The Small Stuff That Only Shows Up Over Time
A few details that didn’t register in week one but matter by month three:
- The differential. Cornering on a rigid rear axle trike can feel clunky — one wheel scrubbing against the turn. The M-368X’s built-in speed differential smooths that out, and it’s the kind of thing you only notice by not noticing it, ride after ride.
- The disc brakes, front and rear, plus the parking brake. Genuinely useful on hills when loading cargo — not having to hold the trike in place with your leg while strapping something to the rear rack is a small thing that adds up.
- The lighting system. The EB 2.0 five-in-one lighting (turn signals, hazards, flashers) sounds like a gimmick until you’re riding at dusk in traffic and realize how much more predictable you look to drivers around you.
- Internal cable routing. No dangling wires to snag cargo straps or catch on your leg getting on and off — a small detail, but one that matters daily.
What Hasn’t Changed My Mind
I’ll be honest about the trade-offs.
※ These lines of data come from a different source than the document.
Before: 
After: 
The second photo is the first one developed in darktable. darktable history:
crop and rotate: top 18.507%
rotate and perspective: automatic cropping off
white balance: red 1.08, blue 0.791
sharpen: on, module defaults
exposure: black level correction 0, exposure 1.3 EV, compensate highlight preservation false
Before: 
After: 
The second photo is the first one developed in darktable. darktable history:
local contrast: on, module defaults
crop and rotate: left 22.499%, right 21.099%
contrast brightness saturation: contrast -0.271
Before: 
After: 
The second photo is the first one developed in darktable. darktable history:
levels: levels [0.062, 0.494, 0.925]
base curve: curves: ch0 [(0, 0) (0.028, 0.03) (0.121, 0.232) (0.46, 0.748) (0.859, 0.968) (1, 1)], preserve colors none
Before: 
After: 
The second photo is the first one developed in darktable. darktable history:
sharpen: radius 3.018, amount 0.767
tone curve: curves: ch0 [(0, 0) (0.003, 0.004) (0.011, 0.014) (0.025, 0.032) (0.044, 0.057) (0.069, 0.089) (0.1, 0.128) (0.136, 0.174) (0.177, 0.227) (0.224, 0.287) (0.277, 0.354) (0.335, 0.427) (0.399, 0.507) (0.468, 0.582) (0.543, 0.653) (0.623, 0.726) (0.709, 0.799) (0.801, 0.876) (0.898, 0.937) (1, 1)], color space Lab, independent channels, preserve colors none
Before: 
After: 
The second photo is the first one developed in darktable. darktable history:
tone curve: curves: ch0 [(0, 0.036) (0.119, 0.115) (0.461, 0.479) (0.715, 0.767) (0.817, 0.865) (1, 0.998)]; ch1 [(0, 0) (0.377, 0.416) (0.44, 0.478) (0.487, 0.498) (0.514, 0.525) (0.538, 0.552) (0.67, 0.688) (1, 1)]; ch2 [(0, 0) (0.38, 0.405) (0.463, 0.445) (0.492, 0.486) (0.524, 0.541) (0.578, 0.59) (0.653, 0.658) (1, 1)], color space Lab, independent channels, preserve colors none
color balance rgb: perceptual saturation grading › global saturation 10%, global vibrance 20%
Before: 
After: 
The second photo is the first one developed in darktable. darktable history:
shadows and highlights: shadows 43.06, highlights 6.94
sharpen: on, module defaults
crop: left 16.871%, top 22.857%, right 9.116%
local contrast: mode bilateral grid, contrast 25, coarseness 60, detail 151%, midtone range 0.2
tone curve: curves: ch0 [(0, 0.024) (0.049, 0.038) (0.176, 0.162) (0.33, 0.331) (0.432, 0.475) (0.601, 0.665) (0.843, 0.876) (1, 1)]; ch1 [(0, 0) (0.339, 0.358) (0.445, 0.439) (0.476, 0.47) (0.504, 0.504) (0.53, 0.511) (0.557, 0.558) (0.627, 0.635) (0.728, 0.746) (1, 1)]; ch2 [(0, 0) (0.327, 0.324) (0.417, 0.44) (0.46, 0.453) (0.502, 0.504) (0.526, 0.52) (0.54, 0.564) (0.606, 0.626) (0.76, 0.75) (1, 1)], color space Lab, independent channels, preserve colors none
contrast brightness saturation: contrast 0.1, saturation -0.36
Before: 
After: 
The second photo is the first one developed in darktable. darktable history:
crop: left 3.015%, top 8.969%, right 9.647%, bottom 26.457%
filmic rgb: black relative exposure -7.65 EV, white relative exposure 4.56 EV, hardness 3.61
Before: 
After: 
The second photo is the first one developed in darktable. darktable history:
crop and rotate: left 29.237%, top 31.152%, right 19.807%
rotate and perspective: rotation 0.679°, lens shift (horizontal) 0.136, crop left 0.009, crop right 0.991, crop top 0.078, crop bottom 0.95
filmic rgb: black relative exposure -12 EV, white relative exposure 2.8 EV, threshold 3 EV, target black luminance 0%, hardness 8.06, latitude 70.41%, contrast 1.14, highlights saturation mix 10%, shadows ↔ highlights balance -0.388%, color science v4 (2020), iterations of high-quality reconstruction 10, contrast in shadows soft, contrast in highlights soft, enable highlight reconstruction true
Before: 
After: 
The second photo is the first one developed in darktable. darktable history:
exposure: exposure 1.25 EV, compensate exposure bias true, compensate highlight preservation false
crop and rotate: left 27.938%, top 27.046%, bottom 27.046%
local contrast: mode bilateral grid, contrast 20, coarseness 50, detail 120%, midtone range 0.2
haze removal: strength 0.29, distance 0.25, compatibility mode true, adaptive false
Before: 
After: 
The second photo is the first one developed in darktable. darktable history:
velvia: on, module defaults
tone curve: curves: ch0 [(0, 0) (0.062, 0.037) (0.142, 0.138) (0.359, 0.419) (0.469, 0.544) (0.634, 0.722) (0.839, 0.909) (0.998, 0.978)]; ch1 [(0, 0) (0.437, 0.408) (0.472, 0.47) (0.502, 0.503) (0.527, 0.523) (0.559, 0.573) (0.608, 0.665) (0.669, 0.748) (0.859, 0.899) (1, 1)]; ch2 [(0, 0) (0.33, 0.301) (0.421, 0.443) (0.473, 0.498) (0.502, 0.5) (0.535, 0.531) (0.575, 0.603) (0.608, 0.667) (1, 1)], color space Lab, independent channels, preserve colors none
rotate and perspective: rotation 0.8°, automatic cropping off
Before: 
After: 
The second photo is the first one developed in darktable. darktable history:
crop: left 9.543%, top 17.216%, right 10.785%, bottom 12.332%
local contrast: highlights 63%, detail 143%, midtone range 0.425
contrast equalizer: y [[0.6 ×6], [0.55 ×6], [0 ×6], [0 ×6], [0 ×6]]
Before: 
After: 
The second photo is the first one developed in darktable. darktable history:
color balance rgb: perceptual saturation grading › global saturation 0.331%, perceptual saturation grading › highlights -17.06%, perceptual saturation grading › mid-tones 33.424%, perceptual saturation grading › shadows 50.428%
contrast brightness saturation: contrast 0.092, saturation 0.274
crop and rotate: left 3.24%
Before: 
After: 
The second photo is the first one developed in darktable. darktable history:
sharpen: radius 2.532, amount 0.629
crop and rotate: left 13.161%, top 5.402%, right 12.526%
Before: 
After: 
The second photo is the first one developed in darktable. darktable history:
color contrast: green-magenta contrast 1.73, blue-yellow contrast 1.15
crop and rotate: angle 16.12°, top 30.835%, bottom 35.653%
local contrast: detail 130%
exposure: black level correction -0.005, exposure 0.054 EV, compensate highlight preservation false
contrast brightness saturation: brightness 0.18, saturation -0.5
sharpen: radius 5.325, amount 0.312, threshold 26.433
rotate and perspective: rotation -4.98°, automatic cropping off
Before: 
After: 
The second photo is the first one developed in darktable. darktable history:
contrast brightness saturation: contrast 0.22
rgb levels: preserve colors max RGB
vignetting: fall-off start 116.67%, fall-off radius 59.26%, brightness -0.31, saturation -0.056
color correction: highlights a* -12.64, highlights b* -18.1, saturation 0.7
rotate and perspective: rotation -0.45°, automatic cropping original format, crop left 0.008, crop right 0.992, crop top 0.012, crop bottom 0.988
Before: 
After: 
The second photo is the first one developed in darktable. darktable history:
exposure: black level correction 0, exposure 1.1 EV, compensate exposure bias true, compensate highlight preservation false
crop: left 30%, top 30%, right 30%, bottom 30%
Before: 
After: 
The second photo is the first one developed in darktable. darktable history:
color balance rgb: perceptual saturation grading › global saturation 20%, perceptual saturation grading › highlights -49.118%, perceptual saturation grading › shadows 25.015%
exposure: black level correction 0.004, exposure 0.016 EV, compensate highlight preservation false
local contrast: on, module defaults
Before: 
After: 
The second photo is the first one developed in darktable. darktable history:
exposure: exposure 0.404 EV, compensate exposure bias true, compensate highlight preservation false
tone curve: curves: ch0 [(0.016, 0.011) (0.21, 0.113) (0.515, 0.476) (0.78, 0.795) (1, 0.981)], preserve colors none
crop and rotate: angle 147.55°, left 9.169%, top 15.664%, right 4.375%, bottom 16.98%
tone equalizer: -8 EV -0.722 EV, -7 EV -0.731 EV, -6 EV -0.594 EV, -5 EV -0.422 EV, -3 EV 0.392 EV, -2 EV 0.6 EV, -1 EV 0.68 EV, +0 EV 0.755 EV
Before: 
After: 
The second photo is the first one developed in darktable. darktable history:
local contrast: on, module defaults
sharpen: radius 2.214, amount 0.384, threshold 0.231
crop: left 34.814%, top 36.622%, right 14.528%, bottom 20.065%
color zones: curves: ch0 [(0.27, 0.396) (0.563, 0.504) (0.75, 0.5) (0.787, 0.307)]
At roughly 148 lbs, this isn’t a trike you’re casually lifting into a truck bed solo — plan for a ramp or help. Charging still takes 8–10 hours on the stock charger, so it’s an overnight commitment, not a lunch-break top-up. And a 380 lb total payload (280 lb rider, 100 lb cargo) is generous but not infinite — know your numbers if you’re hauling gear regularly.
The Actual Takeaway
The trikes that fail early almost always fail in the same places: an underrated motor that sags under real load, a battery pack with air gaps that lets one cell cook its neighbors, thin wiring that runs hot and ages fast, tires molded from reclaimed rubber that crack within a season. None of that shows up in week one. It shows up exactly when you’re three months in and stop paying close attention — which is precisely the point where the M-368X hasn’t given me anything to notice. That’s not a flashy conclusion, but for a vehicle you’re trusting with your safety every single day, boring and consistent is the whole review.